A role for ROS in hypertension is suggested in humans as a positive correlation between BP and biomarkers of oxidative stress in patients with essential hypertension has been reported [112, 113]. Furthermore, mice lacking nicotinamide adenine dinucleotide phosphate (NADPH) oxidases, key enzymes in the production of ROS, are protected against experimental hypertension [114], whereas overexpression potentiates ANG II-induced hypertension [115].

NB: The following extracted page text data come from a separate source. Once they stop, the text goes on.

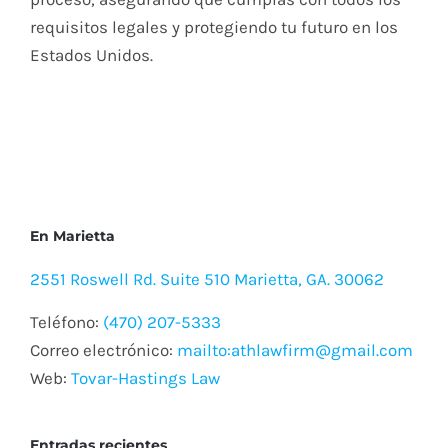
requisitos legales y protegiendo tu futuro en los
Estados Unidos.
En Marietta
2551 Roswell Rd. Suite 510 Marietta, GA. 30062
Teléfono:
(470) 207-5333
Correo electrónico:
mailto:athlawfirm@gmail.com
Web:
Tovar-Hastings Law
Entradas recientes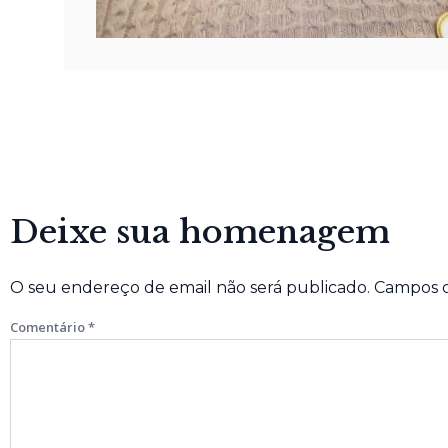
Deixe sua homenagem
O seu endereço de email não será publicado.
Campos o
Comentário
*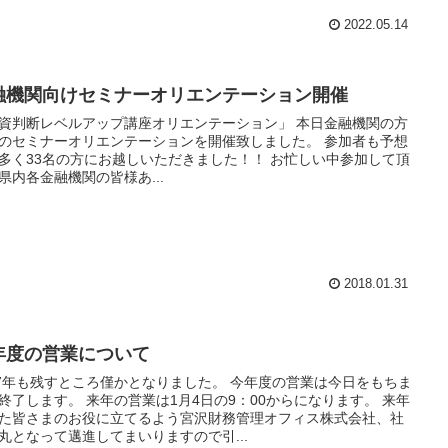
2022.05.14
融機関向けセミナーオリエンテーション開催
資判断レベルアップ講座オリエンテーション」 本日金融機関の方
のセミナーオリエンテーションを開催致しました。 参加者も予想
く33名の方にお越しいただきました！！ お忙しい中参加して頂
県内各金融機関の皆様あ...
2018.01.31
年度の営業について
7年も残すところ僅かとなりました。 今年度の営業は今日をもちま
終了します。 来年の営業は1月4日の9：00からになります。 来年
た皆さまのお役に立てるよう宮沢財務管理オフィス株式会社、社
丸となって邁進してまいりますので引...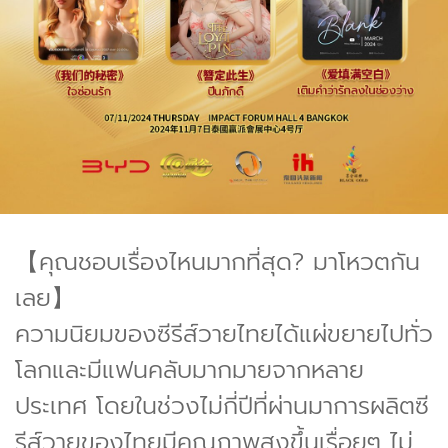
【คุณชอบเรื่องไหนมากที่สุด? มาโหวตกัน
เลย】
ความนิยมของซีรีส์วายไทยได้แผ่ขยายไปทั่ว
โลกและมีแฟนคลับมากมายจากหลาย
ประเทศ โดยในช่วงไม่กี่ปีที่ผ่านมาการผลิตซี
รีส์วายของไทยมีคุณภาพสูงขึ้นเรื่อยๆ ไม่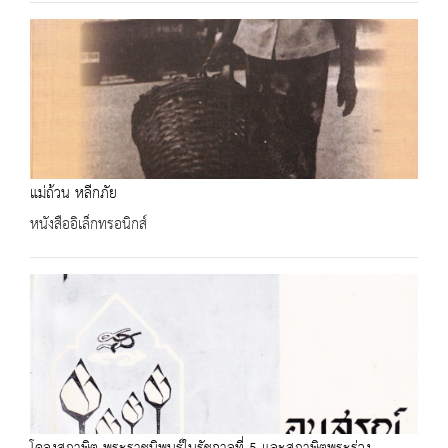
แม่ถ้วน หลีกภัย
หนังสืออิเล็กทรอนิกส์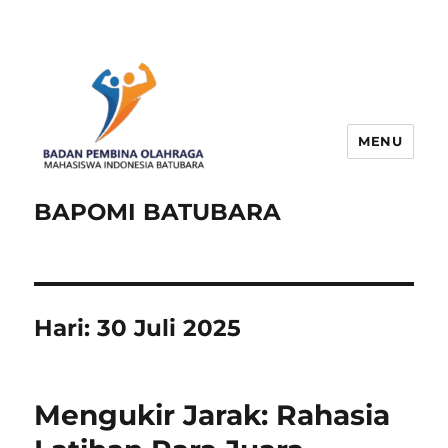
MENU
BAPOMI BATUBARA
Hari:
30 Juli 2025
Mengukir Jarak: Rahasia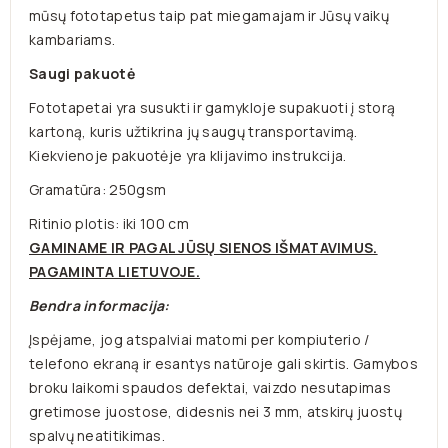
mūsų fototapetus taip pat miegamajam ir Jūsų vaikų
kambariams.
Saugi pakuotė
Fototapetai yra susukti ir gamykloje supakuoti į storą
kartoną, kuris užtikrina jų saugų transportavimą.
Kiekvienoje pakuotėje yra klijavimo instrukcija.
Gramatūra: 250gsm
Ritinio plotis: iki 100 cm
GAMINAME IR PAGAL JŪSŲ SIENOS IŠMATAVIMUS.
PAGAMINTA LIETUVOJE.
Bendra informacija:
Įspėjame, jog atspalviai matomi per kompiuterio /
telefono ekraną ir esantys natūroje gali skirtis. Gamybos
broku laikomi spaudos defektai, vaizdo nesutapimas
gretimose juostose, didesnis nei 3 mm, atskirų juostų
spalvų neatitikimas.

ROS production in specific CNS cardiovascular control centers, including both brain stem (NTS, RVLM) and hypothalamic (PVN) nuclei, and within the CVOs (SFO) has been shown to play a role in neurogenic hypertension [116– 118]. Superoxide dismutase (SOD), an enzyme that metabolizes superoxide, overexpression in the brain abolished the hypertensive response normally observed in response to icv ANG II administration [119], whereas specific SOD3 deletion in the SFO increased baseline BP and potentiated ANG II-induced increases in BP [120]. Interestingly, this same study showed that ROS in the SFO leads to infiltration by activated lymphocytes in the peripheral vasculature [120], linking oxidative stress in the CNS with immune activation in the periphery, which in concert would serve to intensify hypertension.

A high-salt diet increases NADPH oxidase (NOX-2 and NOX-4) expression in the PVN, whereas microinjection of amino-triazole (ATZ), a catalase inhibitor which increases ROS, into the PVN augments renovascular hypertension as well as increasing BP in normal rats [45].

A role for ‘other’ central nervous system structures in the central control of blood pressure

This review has focussed on actions of non-traditional CV signaling molecules at CNS structures with well-documented roles in CV regulation. Another emerging area that warrants mention is the role of CNS regions not classically viewed as CV control centers that have been suggested to play a role in the pathogenesis of hypertension, secondarily or as a co-morbidity to other disease states. For example, the explosion of obesity research further to the discovery of leptin in the 1990s [121] has highlighted the involvement of a number of CNS autonomic control centers not typically viewed as CV control centers, such as the arcuate nucleus and the anterior hypothalamus, in the pathogenesis of hypertension as a consequence of direct actions of metabolic signals in these areas (for review, see 122, 123). Furthermore, many metabolic signals associated with obesity have been demonstrated to influence BP regulation via actions at the ‘classical’ CNS CV control centers. Further study of the actions of traditional CV signals (such as ANG II) within these non-traditional CV CNS centers may elucidate previously unknown roles of these regions in normal CV regulation.

Conclusions

In this brief review, we have highlighted some emerging new perspectives which over the past 20 years contributed new and important information to the evolution of our understanding of CNS mechanisms involved in central CV control. The areas we have chosen to discuss are far from an exhaustive list of what is new and interesting, but do emphasize that this is a continually developing area of research with an inherent complexity associated with the requirement for integration of diverse autonomic systems. This points us in the direction of understanding that we perhaps should not expect to consider either single brain areas or single signalling molecules as “cardiovascular” at the expense of also describing their roles in other systems. Such conclusions point us to the broader perspective that all of these brain areas, signaling molecules, and autonomic systems contribute to the complex homeostatic regulation which maintains our “milieu interior” in a state of optimal health.